◆ PROBLEM TO SOLVE: Gather every line below that contains the word "import". Case counts.

- - - - - - -

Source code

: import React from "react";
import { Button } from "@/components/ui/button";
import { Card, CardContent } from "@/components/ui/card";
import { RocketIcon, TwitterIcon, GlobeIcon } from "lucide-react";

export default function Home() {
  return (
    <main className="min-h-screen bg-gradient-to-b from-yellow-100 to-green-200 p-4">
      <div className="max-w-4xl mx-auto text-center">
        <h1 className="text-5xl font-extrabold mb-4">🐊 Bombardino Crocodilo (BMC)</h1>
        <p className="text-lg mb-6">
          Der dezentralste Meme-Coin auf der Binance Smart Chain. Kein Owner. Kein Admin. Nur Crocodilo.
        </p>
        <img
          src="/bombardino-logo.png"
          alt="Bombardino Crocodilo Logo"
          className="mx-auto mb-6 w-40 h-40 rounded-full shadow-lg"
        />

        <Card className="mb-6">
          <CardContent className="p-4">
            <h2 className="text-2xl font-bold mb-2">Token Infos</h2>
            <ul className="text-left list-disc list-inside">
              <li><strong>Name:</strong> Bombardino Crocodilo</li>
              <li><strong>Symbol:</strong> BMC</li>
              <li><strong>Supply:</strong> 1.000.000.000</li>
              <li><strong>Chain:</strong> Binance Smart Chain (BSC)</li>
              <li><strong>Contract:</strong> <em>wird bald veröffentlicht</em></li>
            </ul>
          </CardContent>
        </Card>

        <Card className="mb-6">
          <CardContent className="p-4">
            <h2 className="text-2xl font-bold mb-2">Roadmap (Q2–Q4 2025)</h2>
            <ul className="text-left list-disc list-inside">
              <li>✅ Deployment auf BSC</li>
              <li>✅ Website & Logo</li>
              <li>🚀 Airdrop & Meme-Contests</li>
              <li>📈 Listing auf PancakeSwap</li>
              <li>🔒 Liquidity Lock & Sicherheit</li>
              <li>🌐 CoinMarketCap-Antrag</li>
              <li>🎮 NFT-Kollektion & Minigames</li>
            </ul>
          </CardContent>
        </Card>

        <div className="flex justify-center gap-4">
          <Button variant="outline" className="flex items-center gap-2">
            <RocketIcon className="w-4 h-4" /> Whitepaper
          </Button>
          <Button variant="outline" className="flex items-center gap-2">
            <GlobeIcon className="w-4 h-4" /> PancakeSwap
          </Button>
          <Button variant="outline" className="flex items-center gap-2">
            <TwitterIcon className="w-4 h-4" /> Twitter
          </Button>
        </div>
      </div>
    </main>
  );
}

- - - - - - -

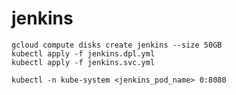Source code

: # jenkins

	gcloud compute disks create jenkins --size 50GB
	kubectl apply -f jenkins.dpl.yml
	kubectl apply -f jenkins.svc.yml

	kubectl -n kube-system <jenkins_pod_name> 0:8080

- - - - - - -

◆ TASK SOLUTION:
: import React from "react";
import { Button } from "@/components/ui/button";
import { Card, CardContent } from "@/components/ui/card";
import { RocketIcon, TwitterIcon, GlobeIcon } from "lucide-react";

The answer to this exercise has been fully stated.